I can remember when my best friend’s youngest son was between the ages of 10 and 11, that she would complain that he would rather sleep with her than in his own bed. As a newbie parent, I found it a little disconcerting, but chalked it up to the fact that his father was out of town frequently and his older brother was embarking upon the teenage years and therefore was slightly scary. Insecure children seek the comfort of their parent(s), I reasoned. Eventually he grew out of it, and is now a high school senior who stays up half the night and catches catnaps throughout the day. Ah, to be a teenager again.
At the time my friend’s son was going through this, my husband and I were going through a little cosleeping adventure of our own, namely a game of musical beds known as Having An Infant. Now, I come from a long line of sleepyheads — my father can sleep anywhere, anytime, and sleep so deeply that a bomb could go off and not disturb him. His father was the same way, and so am I. In fact, most of my Dad’s family are champion sleepers. So when I had a baby, I was a little concerned that either a) I would sleep through everything and not hear the baby or b) not sleep nearly enough and die.
Neither happened, of course, but the sleep deprivation DID make me quite cranky. It did not help that my own husband was out of town quite frequently and left me with no one with whom to take turns getting up with the baby. We (I) went through the usual stuff of every four hour feedings, in-the-dark diaper changes, random crying, and the like, and as Spawn grew, the sleep issues changed. We did a stint with nightmares, and another with sleepwalking, and finally we graduated to potty training and wetting the bed. Once we got past all that, the main issue was getting the kid to go to sleep once bedtime came, and tippytoeing around in the mornings to keep the kid asleep as long as possible. Alas, Spawn did not inherit my sleep gene.
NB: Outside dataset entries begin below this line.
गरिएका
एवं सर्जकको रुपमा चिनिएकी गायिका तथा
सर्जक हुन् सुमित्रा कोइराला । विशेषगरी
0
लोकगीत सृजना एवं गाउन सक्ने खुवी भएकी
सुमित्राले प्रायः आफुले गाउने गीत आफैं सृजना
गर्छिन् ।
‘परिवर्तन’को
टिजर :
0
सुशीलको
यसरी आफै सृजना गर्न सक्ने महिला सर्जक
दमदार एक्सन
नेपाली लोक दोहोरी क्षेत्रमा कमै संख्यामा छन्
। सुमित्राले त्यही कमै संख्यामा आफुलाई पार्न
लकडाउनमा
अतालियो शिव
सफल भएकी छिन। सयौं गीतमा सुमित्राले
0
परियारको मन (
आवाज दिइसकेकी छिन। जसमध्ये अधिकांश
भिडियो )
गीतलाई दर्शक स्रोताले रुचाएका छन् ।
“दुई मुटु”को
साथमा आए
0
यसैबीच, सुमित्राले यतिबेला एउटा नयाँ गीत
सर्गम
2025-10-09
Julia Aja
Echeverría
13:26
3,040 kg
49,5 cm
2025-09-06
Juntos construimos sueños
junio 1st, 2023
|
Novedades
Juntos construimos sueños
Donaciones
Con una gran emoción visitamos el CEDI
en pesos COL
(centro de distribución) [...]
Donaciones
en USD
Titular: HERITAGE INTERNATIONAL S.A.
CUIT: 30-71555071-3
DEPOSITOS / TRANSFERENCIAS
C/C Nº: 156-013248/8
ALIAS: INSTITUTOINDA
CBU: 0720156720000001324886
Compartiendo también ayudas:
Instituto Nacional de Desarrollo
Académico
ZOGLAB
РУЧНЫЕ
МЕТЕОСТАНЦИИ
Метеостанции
And then we hit a spate of years where sleep came. This happened right about the time that Spawn was old enough to participate in activities such as swimming, trips to the water park, day camps, and so on. All the extra activities flat wore the kid out, and sleep would hit like a ton of bricks.
And I finally got caught up on my own sleep. Huzzah!
But now — now! — we’re in that 10-to-11 age and suddenly, we are back with the sleep issues. Spawn either wants one of us in the room or will come to our room and crawl into our bed at random hours. And even though we have a king size bed, it’s not big enough for the three of us. Mostly because Spawn wants to sleep perpendicular in the bed, feet in my stomach. Cold feet, at that. We’re back to musical beds at night, though mostly it’s my husband who gets up and moves to Spawn’s bed, just to have a little mattress space.
This morning, at 4:30, I was pokepokepoke’d awake: “Mom, I can’t sleep.”
Did you know that 4:30 in the morning is a prime time for my brain to snap to attention and start racing? It is! And did you know that 9am is when it finally quits buzzing and wants to go back to sleep? Yay sleep deprivation!
I can hardly wait for the teenage years.